Dans cette crise du coronavirus, les soignants sont particulièrement à risque. La lutte contre un ennemi invisible, dont on sait mal se protéger, les confronte à une surcharge de travail, à la mort de masse, et à un sentiment d'impuissance et de perte, rappelle la Dr Prieto.

L'épidémie génère du stress « parce qu'on ne fait plus que ça », poursuit-elle. Nombreux sont les soignants qui, venant prêter main-forte dans d'autres services que le leur, « se retrouvent à leur place sans être à leur place », à apprendre en urgence des gestes auxquels ils ne sont pas habitués. 

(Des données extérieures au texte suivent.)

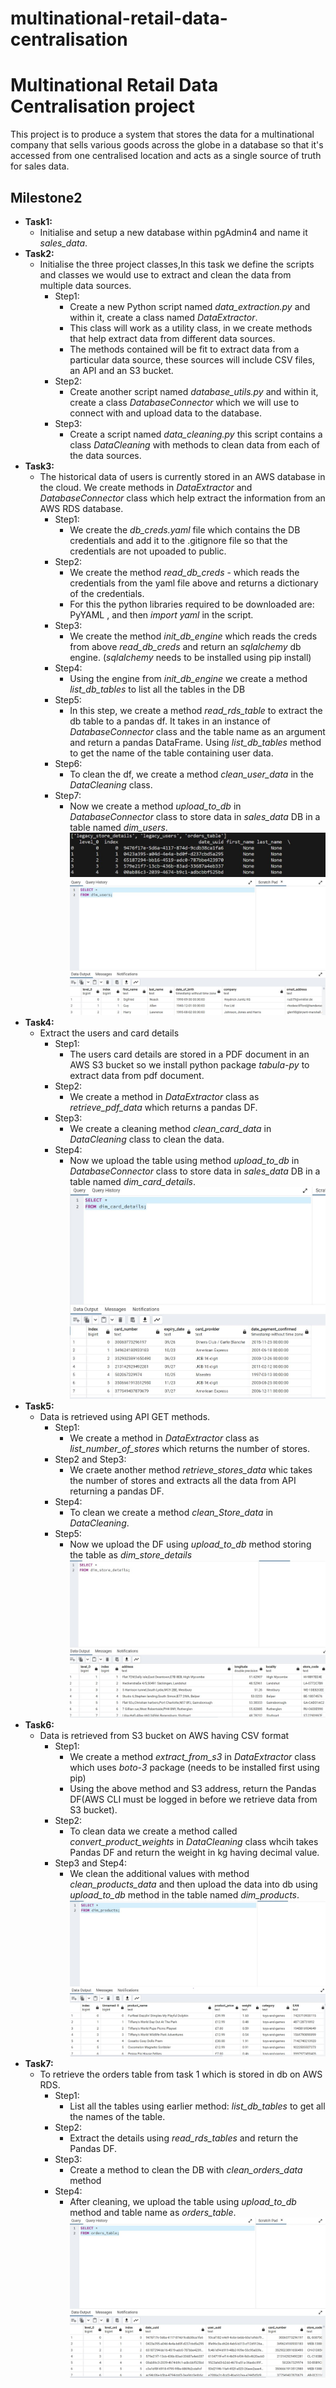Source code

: # multinational-retail-data-centralisation
# **Multinational Retail Data Centralisation project**
This project is to produce a system that stores the data for a multinational company that sells various goods across the globe in a database so that it's accessed from one centralised location and acts as a single source of truth for sales data.
## **Milestone2** 
- **Task1:** 
    - Initialise and setup a new database within pgAdmin4 and name it *sales_data*.
- **Task2:**
    - Initialise the three project classes,In this task we define the scripts and classes we would use to extract and clean the data from multiple data sources.
        - Step1: 
            - Create a new Python script named *data_extraction.py* and within it, create a class named *DataExtractor*.
            - This class will work as a utility class, in we create methods that help extract data from different data sources.
            - The methods contained will be fit to extract data from a particular data source, these sources will include CSV files, an API and an S3 bucket. 
        - Step2:
            -  Create another script named *database_utils.py* and within it, create a class *DatabaseConnector* which we will use to connect with and upload data to the database.   
        - Step3:
            - Create a script named *data_cleaning.py* this script contains a class *DataCleaning* with methods to clean data from each of the data sources.   
- **Task3:**
    - The historical data of users is currently stored in an AWS database in the cloud. We create methods in *DataExtractor* and *DatabaseConnector* class which help extract the information from an AWS RDS database.
        - Step1:
            - We create the *db_creds.yaml* file which contains the DB credentials and add it to the .gitignore file so that the credentials are not upoaded to public. 
        - Step2:
            - We create the method *read_db_creds* - which reads the credentials from the yaml file above and returns a dictionary of the credentials.
            - For this the python libraries required to be downloaded are: PyYAML , and then *import yaml* in the script.
        - Step3:
            - We create the method *init_db_engine* which reads the creds from above *read_db_creds* and return an *sqlalchemy* db engine. (*sqlalchemy* needs to be installed using pip install)  
        - Step4:
            - Using the engine from *init_db_engine* we create a method *list_db_tables* to list all the tables in the DB
        - Step5:
            - In this step, we create a method *read_rds_table* to extract the db table to a pandas df.  It takes in an instance of *DatabaseConnector* class and the table name as an argument and return a pandas DataFrame.
            Using *list_db_tables* method to get the name of the table containing user data.  
        - Step6:
            - To clean the df, we create a method *clean_user_data* in the *DataCleaning* class.
        - Step7:
            - Now we create a method *upload_to_db* in *DatabaseConnector* class to store data in *sales_data* DB in a table named *dim_users*.
            ![Table_names](MNRDC_img/Table_det.JPG)
            ![users_table](MNRDC_img/Table_users.JPG)
- **Task4:**
    - Extract the users and card details
        - Step1:
            - The users card details are stored in a PDF document in an AWS S3 bucket so we install python package *tabula-py* to extract data from pdf document.
        - Step2:
            - We create a method in *DataExtractor* class as *retrieve_pdf_data* which returns a pandas DF.
        - Step3:
            - We create a cleaning method *clean_card_data* in *DataCleaning* class to clean the data.
        - Step4:
            - Now we upload the table using method *upload_to_db* in *DatabaseConnector* class to store data in *sales_data* DB in a table named *dim_card_details*.
            ![dim_card_details](MNRDC_img/dim_card_details.JPG)
- **Task5:**
    - Data is retrieved using API GET methods.
        - Step1:
            - We create a method in *DataExtractor* class as *list_number_of_stores* which returns the number of stores.
        - Step2 and Step3:
            - We craete another method *retrieve_stores_data* whic takes the number of stores and extracts all the data from API returning a pandas DF.
        - Step4:
            - To clean we create a method *clean_Store_data* in *DataCleaning*.
        - Step5:
            - Now we upload the DF using *upload_to_db* method storing the table as *dim_store_details*
            ![Dim_store](MNRDC_img/dim_store_details.JPG)
- **Task6:**
    - Data is retrieved from S3 bucket on AWS having CSV format
        - Step1:
            - We create a method *extract_from_s3* in *DataExtractor* class  which uses *boto-3* package (needs to be installed first using pip)
            - Using the above method and S3 address, return the Pandas DF(AWS CLI must be logged in before we retrieve data from S3 bucket).
        - Step2:
            - To clean data we create a method called *convert_product_weights* in *DataCleaning* class whcih takes Pandas DF and return the weight in kg having decimal value.
        - Step3 and Step4:
            - We clean the additional values with method *clean_products_data* and then upload the data into db using *upload_to_db* method in the table named *dim_products*.
            ![Dim_products](MNRDC_img/Product_details.JPG)
- **Task7:**
    - To retrieve the orders table from task 1 which is stored in db on AWS RDS.
        - Step1:
            - List all the tables using earlier method: *list_db_tables* to get all the names of the table.
        - Step2:
            - Extract the details using *read_rds_tables* and return the Pandas DF.
        - Step3:
            - Create a method to clean the DB with *clean_orders_data* method 
        - Step4:
            - After cleaning, we upload the table using *upload_to_db* method and table name as *orders_table*.
            ![orders_table](MNRDC_img/Orders_table.JPG)    



 

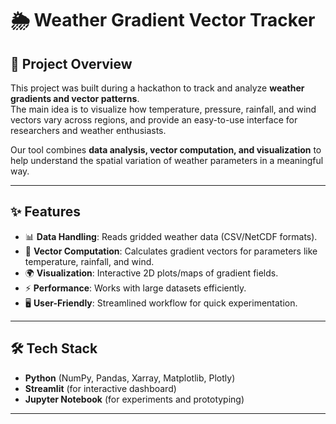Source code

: # 🌦️ Weather Gradient Vector Tracker  

## 🚀 Project Overview  
This project was built during a hackathon to track and analyze **weather gradients and vector patterns**.  
The main idea is to visualize how temperature, pressure, rainfall, and wind vectors vary across regions, and provide an easy-to-use interface for researchers and weather enthusiasts.  

Our tool combines **data analysis, vector computation, and visualization** to help understand the spatial variation of weather parameters in a meaningful way.  

---

## ✨ Features  
- 📊 **Data Handling**: Reads gridded weather data (CSV/NetCDF formats).  
- 🧭 **Vector Computation**: Calculates gradient vectors for parameters like temperature, rainfall, and wind.  
- 🌍 **Visualization**: Interactive 2D plots/maps of gradient fields.  
- ⚡ **Performance**: Works with large datasets efficiently.  
- 🖥️ **User-Friendly**: Streamlined workflow for quick experimentation.  

---

## 🛠️ Tech Stack  
- **Python** (NumPy, Pandas, Xarray, Matplotlib, Plotly)  
- **Streamlit** (for interactive dashboard)  
- **Jupyter Notebook** (for experiments and prototyping)  

---
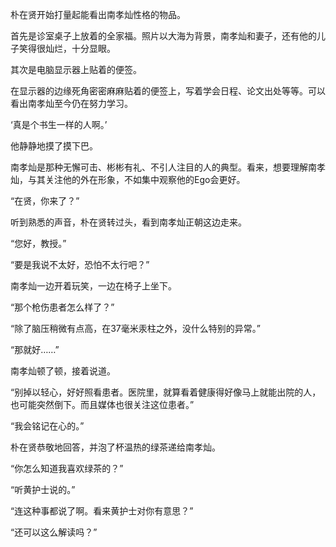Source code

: 朴在贤开始打量起能看出南孝灿性格的物品。

首先是诊室桌子上放着的全家福。照片以大海为背景，南孝灿和妻子，还有他的儿子笑得很灿烂，十分显眼。

其次是电脑显示器上贴着的便签。

在显示器的边缘死角密密麻麻贴着的便签上，写着学会日程、论文出处等等。可以看出南孝灿至今仍在努力学习。

‘真是个书生一样的人啊。’

他静静地摸了摸下巴。

南孝灿是那种无懈可击、彬彬有礼、不引人注目的人的典型。看来，想要理解南孝灿，与其关注他的外在形象，不如集中观察他的Ego会更好。

“在贤，你来了？”

听到熟悉的声音，朴在贤转过头，看到南孝灿正朝这边走来。

“您好，教授。”

“要是我说不太好，恐怕不太行吧？”

南孝灿一边开着玩笑，一边在椅子上坐下。

“那个枪伤患者怎么样了？”

“除了脑压稍微有点高，在37毫米汞柱之外，没什么特别的异常。”

“那就好……”

南孝灿顿了顿，接着说道。

“别掉以轻心，好好照看患者。医院里，就算看着健康得好像马上就能出院的人，也可能突然倒下。而且媒体也很关注这位患者。”

“我会铭记在心的。”

朴在贤恭敬地回答，并泡了杯温热的绿茶递给南孝灿。

“你怎么知道我喜欢绿茶的？”

“听黄护士说的。”

“连这种事都说了啊。看来黄护士对你有意思？”

“还可以这么解读吗？”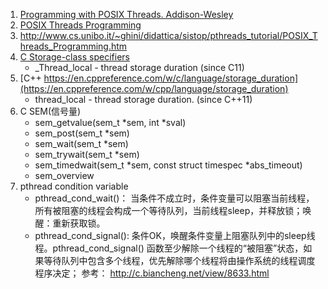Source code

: 1. [Programming with POSIX Threads. Addison-Wesley](https://ptgmedia.pearsoncmg.com/images/9780201633924/samplepages/0201633922.pdf)
2. [POSIX Threads Programming](https://www.cin.ufpe.br/~rngs/Arquivos/pthreads/pthreads.pdf)
3. http://www.cs.unibo.it/~ghini/didattica/sistop/pthreads_tutorial/POSIX_Threads_Programming.htm
4. [C Storage-class specifiers](https://en.cppreference.com/w/c/language/storage_duration)
   - _Thread_local - thread storage duration (since C11)
6. [C++ https://en.cppreference.com/w/c/language/storage_duration](https://en.cppreference.com/w/cpp/language/storage_duration)
   - thread_local - thread storage duration. (since C++11)
7. C SEM(信号量)
   - sem_getvalue(sem_t *sem, int *sval)
   - sem_post(sem_t *sem)
   - sem_wait(sem_t *sem)
   - sem_trywait(sem_t *sem)
   - sem_timedwait(sem_t *sem, const struct timespec *abs_timeout)
   - sem_overview
8. pthread condition variable
   - pthread_cond_wait()： 当条件不成立时，条件变量可以阻塞当前线程，所有被阻塞的线程会构成一个等待队列，当前线程sleep，并释放锁；唤醒：重新获取锁。
   - pthread_cond_signal(): 条件OK，唤醒条件变量上阻塞队列中的sleep线程。pthread_cond_signal() 函数至少解除一个线程的“被阻塞”状态，如果等待队列中包含多个线程，优先解除哪个线程将由操作系统的线程调度程序决定；
   参考： http://c.biancheng.net/view/8633.html
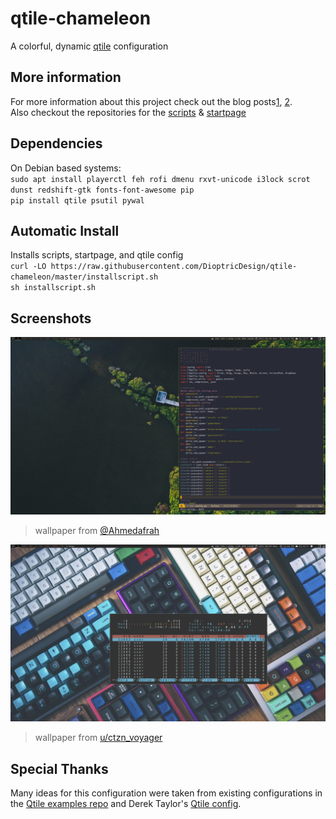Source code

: # qtile-chameleon
A colorful, dynamic [qtile](https://github.com/qtile/qtile) configuration
## More information
For more information about this project check out the blog posts[1](https://wp.me/p8j8Cr-qe), [2](https://www.dioptricdesign.com/2021/08/20/qtile-chameleon-update/). \
Also checkout the repositories for the [scripts](https://github.com/DioptricDesign/scripts) & [startpage](https://github.com/DioptricDesign/min-startpage)<br> 
## Dependencies
On Debian based systems: \
`sudo apt install playerctl feh rofi dmenu rxvt-unicode i3lock scrot dunst redshift-gtk fonts-font-awesome pip`\
`pip install qtile psutil pywal`
## Automatic Install
Installs scripts, startpage, and qtile config\
`curl -LO https://raw.githubusercontent.com/DioptricDesign/qtile-chameleon/master/installscript.sh`\
`sh installscript.sh`
## Screenshots
![qtile config](screens/2021-08-09-122122_1920x1080_scrot.png)
> wallpaper from [@Ahmedafrah](https://unsplash.com/photos/UWCIzF2gkdg)

![qtile config](screens/2021-08-09-120326_1920x1080_scrot.png)
> wallpaper from  [u/ctzn_voyager](https://www.reddit.com/r/MechanicalKeyboards/comments/4vh8ui/photo_its_getting_crowded_in_here/) 

## Special Thanks
Many ideas for this configuration were taken from existing configurations in the [Qtile examples repo](https://github.com/qtile/qtile-examples) and Derek Taylor's [Qtile config](https://gitlab.com/dwt1/dotfiles/-/tree/master/.config/qtile).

Leur héroïsation est à double tranchant. « On se sent indispensable, mais cette fausse émulation risque de retomber très vite », met en garde la psychiatre. Enfin, le retentissement de cet engagement sur la vie personnelle n'est pas anodin (peur de contaminer ses proches, éloignement douloureux, etc.). 

Troubles anxieux, dépression sous jacentes, PTSD, addictions

Selon la Dr Prieto, une telle situation peut engendrer des troubles anxieux, dont du stress post-traumatique (en raison du nombre de décès, de leur brutalité, de l'éloignement forcé des familles), des troubles du sommeil, des états dépressifs masqués derrière l'anxiété, des addictions, « très souvent minimisées ». Elle peut aussi réactiver des troubles anciens ou réveiller des problématiques liées à la hiérarchie ou à l'équipe.  

« On propose toujours, avec plus ou moins d'insistance, de rappeler la personne. On peut même orienter vers des psychiatres si l'on perçoit un risque de chronicisation des troubles », indique la référente nationale. 

Un public difficile à capter 

Mais les soignants restent une population difficile à toucher. Début avril, « aucune hotline n'est saturée, il n'y a pas beaucoup de demande », observe-t-elle. 

La psychiatre s'inquiète notamment pour ceux qui passeraient à travers les mailles du filet, comme les étudiants ou retraités intervenus ponctuellement, ou le personnel des EHPAD. Elle se soucie enfin de l'après. « Quand tout le monde voudra parler d'autres choses, c'est là que ça risque de craquer ».